La start-up lecchese Limenet, specializzata nella decarbonizzazione, e la storica azienda trevigiana Fassa Bortolo, attiva nel settore dei materiali da costruzione, hanno unito le forze per sviluppare un forno elettrico di scala commerciale con una potenza di circa 10 megawatt. Questo forno sarà in grado di produrre calce di alta qualità, riducendo significativamente l’impatto ambientale della sua produzione. Attualmente, il processo di calcinazione della calce richiede temperature elevate, tra 1.500 e 1.800°C, e genera CO2 da due fonti: la reazione chimica che trasforma il calcare e l’uso di combustibili fossili come il metano per alimentare i forni.

Tradizionalmente, per produrre una tonnellata di calce si emettono circa 1,066 tonnellate di CO2, di cui 0,79 tonnellate derivano dalla reazione chimica e 0,28 tonnellate dalla combustione del metano. Con l’innovazione del forno elettrico, si prevede di ridurre quasi completamente le emissioni legate alla fornitura energetica, portando a una diminuzione complessiva del 22% delle emissioni di CO2.

Prospettive future e cattura della CO2

Un ulteriore passo avanti potrebbe essere la cattura della CO2 e il suo stoccaggio in impianti come quello già sviluppato da Limenet ad Augusta nel 2024, dove l’anidride carbonica viene trasformata in bicarbonati di calcio e immagazzinata in acqua di mare. Tuttavia, le tecnologie di rimozione delle emissioni rimangono costose, superando il costo dei crediti Ets che le aziende devono acquistare per compensare le loro emissioni di CO2.

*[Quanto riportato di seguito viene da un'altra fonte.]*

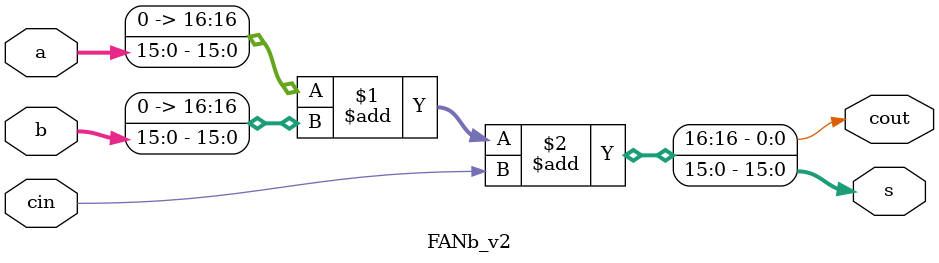
<source format=sv>
`timescale 1ns / 1ps


module FANb_v2#(
    parameter n = 16
)(
    input logic [n - 1 : 0] a, b,
    input logic cin,
    output logic [n - 1 : 0] s,
    output logic cout
);

// Non simplified version
//logic [n : 0] temp;
//assign temp = a + b + cin;
//assign s = temp[n - 1 : 0];
//assign cout = temp[n];

// Simplified version
// We add one bit for the carry
assign {cout, s} = {1'b0, a} + {1'b0, b} + cin;

endmodule

</source>
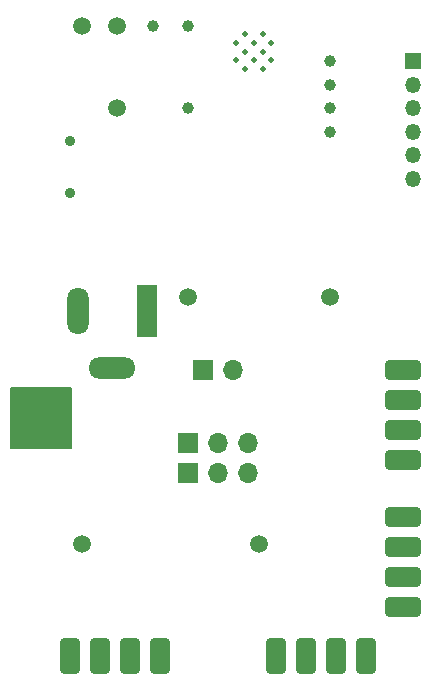
<source format=gbr>
%TF.GenerationSoftware,KiCad,Pcbnew,7.0.11+dfsg-1build4*%
%TF.CreationDate,2025-02-14T09:19:26+01:00*%
%TF.ProjectId,MCM-81339,4d434d2d-3831-4333-9339-2e6b69636164,rev?*%
%TF.SameCoordinates,Original*%
%TF.FileFunction,Soldermask,Bot*%
%TF.FilePolarity,Negative*%
%FSLAX46Y46*%
G04 Gerber Fmt 4.6, Leading zero omitted, Abs format (unit mm)*
G04 Created by KiCad (PCBNEW 7.0.11+dfsg-1build4) date 2025-02-14 09:19:26*
%MOMM*%
%LPD*%
G01*
G04 APERTURE LIST*
G04 Aperture macros list*
%AMRoundRect*
0 Rectangle with rounded corners*
0 $1 Rounding radius*
0 $2 $3 $4 $5 $6 $7 $8 $9 X,Y pos of 4 corners*
0 Add a 4 corners polygon primitive as box body*
4,1,4,$2,$3,$4,$5,$6,$7,$8,$9,$2,$3,0*
0 Add four circle primitives for the rounded corners*
1,1,$1+$1,$2,$3*
1,1,$1+$1,$4,$5*
1,1,$1+$1,$6,$7*
1,1,$1+$1,$8,$9*
0 Add four rect primitives between the rounded corners*
20,1,$1+$1,$2,$3,$4,$5,0*
20,1,$1+$1,$4,$5,$6,$7,0*
20,1,$1+$1,$6,$7,$8,$9,0*
20,1,$1+$1,$8,$9,$2,$3,0*%
G04 Aperture macros list end*
%ADD10C,0.150000*%
%ADD11RoundRect,0.425000X1.125000X0.425000X-1.125000X0.425000X-1.125000X-0.425000X1.125000X-0.425000X0*%
%ADD12R,1.700000X1.700000*%
%ADD13O,1.700000X1.700000*%
%ADD14RoundRect,0.425000X-1.125000X-0.425000X1.125000X-0.425000X1.125000X0.425000X-1.125000X0.425000X0*%
%ADD15R,1.350000X1.350000*%
%ADD16O,1.350000X1.350000*%
%ADD17C,0.500000*%
%ADD18RoundRect,0.425000X-0.425000X1.125000X-0.425000X-1.125000X0.425000X-1.125000X0.425000X1.125000X0*%
%ADD19C,0.900000*%
%ADD20R,1.800000X4.400000*%
%ADD21O,1.800000X4.000000*%
%ADD22O,4.000000X1.800000*%
%ADD23C,1.000000*%
%ADD24C,1.500000*%
G04 APERTURE END LIST*
D10*
X61000000Y-79800000D02*
X66100000Y-79800000D01*
X66100000Y-84900000D01*
X61000000Y-84900000D01*
X61000000Y-79800000D01*
G36*
X61000000Y-79800000D02*
G01*
X66100000Y-79800000D01*
X66100000Y-84900000D01*
X61000000Y-84900000D01*
X61000000Y-79800000D01*
G37*
D11*
%TO.C,J1*%
X94200000Y-98300000D03*
X94200000Y-95760000D03*
X94200000Y-93220000D03*
X94200000Y-90680000D03*
%TD*%
D12*
%TO.C,J6*%
X75960000Y-84460000D03*
D13*
X78500000Y-84460000D03*
X81040000Y-84460000D03*
%TD*%
D14*
%TO.C,J4*%
X94200000Y-78300000D03*
X94200000Y-80840000D03*
X94200000Y-83380000D03*
X94200000Y-85920000D03*
%TD*%
D15*
%TO.C,J3*%
X95000000Y-52100000D03*
D16*
X95000000Y-54100000D03*
X95000000Y-56100000D03*
X95000000Y-58100000D03*
X95000000Y-60100000D03*
X95000000Y-62100000D03*
%TD*%
D17*
%TO.C,U5*%
X80040000Y-50558000D03*
X80040000Y-52058000D03*
X80790000Y-49808000D03*
X80790000Y-51308000D03*
X80790000Y-52808000D03*
X81540000Y-50558000D03*
X81540000Y-52058000D03*
X82290000Y-49808000D03*
X82290000Y-51308000D03*
X82290000Y-52808000D03*
X83040000Y-50558000D03*
X83040000Y-52058000D03*
%TD*%
D18*
%TO.C,J8*%
X91060000Y-102500000D03*
X88520000Y-102500000D03*
X85980000Y-102500000D03*
X83440000Y-102500000D03*
%TD*%
D12*
%TO.C,J7*%
X75960000Y-87000000D03*
D13*
X78500000Y-87000000D03*
X81040000Y-87000000D03*
%TD*%
D12*
%TO.C,J2*%
X77230000Y-78227102D03*
D13*
X79770000Y-78227102D03*
%TD*%
D19*
%TO.C,J5*%
X66000000Y-58900000D03*
X66000000Y-63300000D03*
%TD*%
D18*
%TO.C,J9*%
X73560000Y-102500000D03*
X71020000Y-102500000D03*
X68480000Y-102500000D03*
X65940000Y-102500000D03*
%TD*%
D20*
%TO.C,J10*%
X72500000Y-73300000D03*
D21*
X66700000Y-73300000D03*
D22*
X69500000Y-78100000D03*
%TD*%
D23*
%TO.C,TP11*%
X73000000Y-49100000D03*
%TD*%
%TO.C,TP9*%
X76000000Y-49100000D03*
%TD*%
D24*
%TO.C,TP14*%
X67000000Y-93000000D03*
%TD*%
D23*
%TO.C,TP6*%
X88000000Y-58100000D03*
%TD*%
D24*
%TO.C,TP8*%
X88000000Y-72100000D03*
%TD*%
%TO.C,TP2*%
X70000000Y-49100000D03*
%TD*%
%TO.C,TP10*%
X76000000Y-72100000D03*
%TD*%
%TO.C,TP7*%
X70000000Y-56100000D03*
%TD*%
D23*
%TO.C,TP4*%
X88000000Y-52100000D03*
%TD*%
D24*
%TO.C,TP1*%
X67000000Y-49100000D03*
%TD*%
%TO.C,TP13*%
X82000000Y-93000000D03*
%TD*%
D23*
%TO.C,TP3*%
X88000000Y-54100000D03*
%TD*%
%TO.C,TP12*%
X76000000Y-56100000D03*
%TD*%
%TO.C,TP5*%
X88000000Y-56100000D03*
%TD*%
M02*

</source>
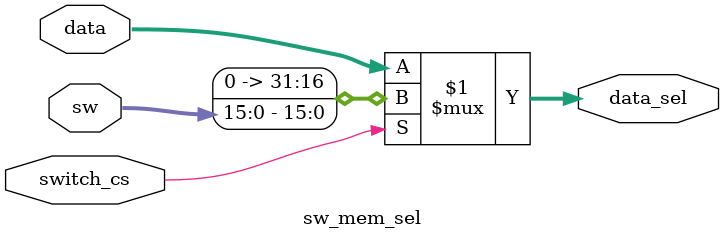
<source format=v>
`timescale 1ns / 1ps
module sw_mem_sel(
    input  switch_cs,
	 input [15:0] sw,
	 input [31:0] data,
	 output [31:0] data_sel
    );

    assign data_sel = (switch_cs) ? {16'b0, sw[15:0]} : data;
endmodule

</source>
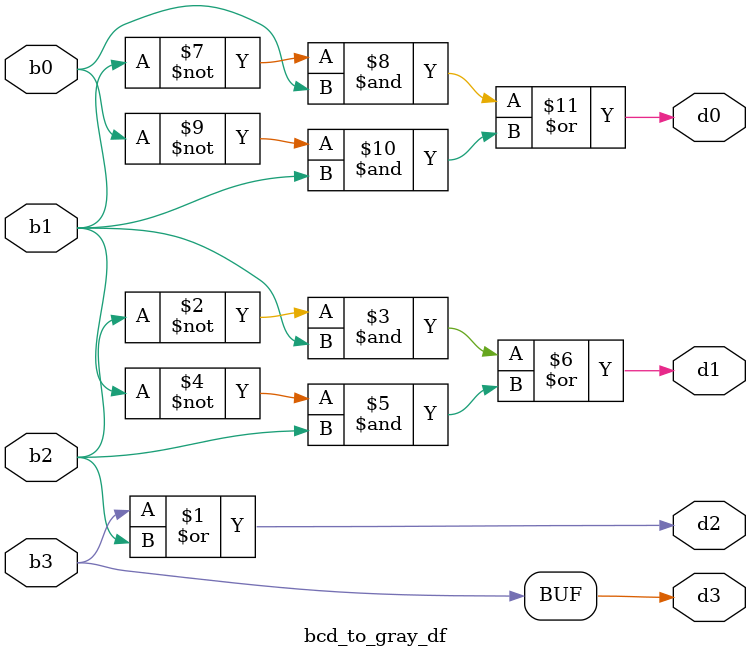
<source format=v>
module bcd_to_gray_df(b3,b2,b1,b0,d3,d2,d1,d0);
	input b3,b2,b1,b0;
	output d3,d2,d1,d0;
	assign d3=b3;
	assign d2=b3|b2;
	assign d1=(~b2&b1)|(~b1&b2);
	assign d0=(~b1&b0)|(~b0&b1);
endmodule
</source>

Il nuovo forno avrà anche la capacità di lavorare i cosiddetti “fini di cava”, la frazione granulometrica più fine del calcare estratto, che rappresenta tra il 30% e il 40% del materiale totale e che non è utilizzabile nei forni tradizionali. “Questo accordo rappresenta il primo passo fondamentale verso la produzione di calce completamente decarbonizzata”, ha dichiarato Stefano Cappello, CEO di Limenet. “Stiamo lavorando a un prototipo che sarà pronto entro la fine dell’estate, con i primi risultati attesi per settembre. Il forno sarà realizzato entro il 2027”.

Collaborazione per un futuro sostenibile

Alessandro Trivillin, CEO del Gruppo Fassa, ha sottolineato che questo accordo rappresenta una traduzione concreta della visione condivisa con Limenet, mirata a portare la tecnologia di elettrificazione del processo di calcinazione in un contesto produttivo reale. L’obiettivo è ridurre strutturalmente le emissioni da combustione nella produzione della calce, contribuendo così a uno sviluppo tecnologico che avrà ricadute positive su tutto il settore. La decarbonizzazione dell’industria della calce, secondo Trivillin, passa attraverso collaborazioni tra chi sviluppa tecnologie avanzate e chi le applica su scala commerciale.